GenOn spokesman Mark Baird said the plant had complied with all Pennsylvania and federal standards. Once new federal standards are in place, "one way or another, we'll comply."
Much farther west is Homer City, Pennsylvania's second-largest coal plant.
David Hawkins, a former EPA air administrator and a climate expert with the Natural Resources Defense Council, called Homer City "a prime example of a big, old-fashioned plant. The operator strategy is to run it as long as possible."
New Jersey, New York, Pennsylvania, and the U.S. government contend that its 1,217-foot smokestack - 25 percent higher than Philadelphia's Comcast Center - spews pollution hundreds of miles away.

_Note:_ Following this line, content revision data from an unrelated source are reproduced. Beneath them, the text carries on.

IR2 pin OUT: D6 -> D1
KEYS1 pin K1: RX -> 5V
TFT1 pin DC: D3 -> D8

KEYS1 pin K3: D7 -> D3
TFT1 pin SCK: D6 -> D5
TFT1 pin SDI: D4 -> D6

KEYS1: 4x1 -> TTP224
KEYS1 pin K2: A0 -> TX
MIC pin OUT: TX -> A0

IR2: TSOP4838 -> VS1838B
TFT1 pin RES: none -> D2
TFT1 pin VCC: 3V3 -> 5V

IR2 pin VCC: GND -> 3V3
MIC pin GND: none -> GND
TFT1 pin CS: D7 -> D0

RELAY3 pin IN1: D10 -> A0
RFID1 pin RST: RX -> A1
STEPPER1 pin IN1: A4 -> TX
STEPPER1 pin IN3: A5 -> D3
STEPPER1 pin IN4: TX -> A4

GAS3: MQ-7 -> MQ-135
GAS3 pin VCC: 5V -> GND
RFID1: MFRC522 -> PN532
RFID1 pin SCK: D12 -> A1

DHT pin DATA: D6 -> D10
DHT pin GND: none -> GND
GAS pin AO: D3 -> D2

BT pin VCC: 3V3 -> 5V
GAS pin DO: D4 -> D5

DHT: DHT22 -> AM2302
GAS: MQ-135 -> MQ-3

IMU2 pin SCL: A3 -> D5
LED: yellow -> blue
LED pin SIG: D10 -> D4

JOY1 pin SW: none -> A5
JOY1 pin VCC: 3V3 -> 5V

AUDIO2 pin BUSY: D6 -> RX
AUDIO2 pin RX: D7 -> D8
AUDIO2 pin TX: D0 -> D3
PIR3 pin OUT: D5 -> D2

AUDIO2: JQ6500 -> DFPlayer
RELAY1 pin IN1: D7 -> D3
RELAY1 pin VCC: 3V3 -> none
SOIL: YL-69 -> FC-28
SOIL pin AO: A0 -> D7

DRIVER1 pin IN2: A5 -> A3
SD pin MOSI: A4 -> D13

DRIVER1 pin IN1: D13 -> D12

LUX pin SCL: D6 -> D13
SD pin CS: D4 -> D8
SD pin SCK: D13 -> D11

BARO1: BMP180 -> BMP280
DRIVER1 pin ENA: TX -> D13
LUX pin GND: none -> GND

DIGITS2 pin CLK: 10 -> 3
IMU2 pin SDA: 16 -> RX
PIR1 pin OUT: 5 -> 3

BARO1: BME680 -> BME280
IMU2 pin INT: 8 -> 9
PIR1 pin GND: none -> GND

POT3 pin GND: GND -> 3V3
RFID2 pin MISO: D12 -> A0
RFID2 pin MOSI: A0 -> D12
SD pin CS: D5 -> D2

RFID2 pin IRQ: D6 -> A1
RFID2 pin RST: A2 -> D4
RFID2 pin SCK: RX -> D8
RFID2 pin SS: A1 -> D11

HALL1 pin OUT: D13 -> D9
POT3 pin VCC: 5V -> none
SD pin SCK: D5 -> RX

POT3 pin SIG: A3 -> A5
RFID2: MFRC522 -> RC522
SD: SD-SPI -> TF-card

In January, the EPA filed a federal lawsuit against the plant and its operators, with the states joining in. The suit says the sulfur-dioxide pollution alone - more than 100,000 tons a year - makes the plant "one of the largest air-pollution sources in the nation."
Like PSEG, the owners had made plant modifications that the EPA said triggered the "new source review," requiring them to control pollution.
"The owners of this power plant have repeatedly thumbed their noses at clean-air laws," New York Attorney General Eric Schneiderman said.
Charley Parnell, a spokesman for Edison Mission Energy, which has operated the plant since 1999, said the company should not be responsible for the actions of a previous owner.
"We haven't fought against installing new controls," he said. The company installed some, and is "waiting to find out what the new rules of the road were going to be" before installing others.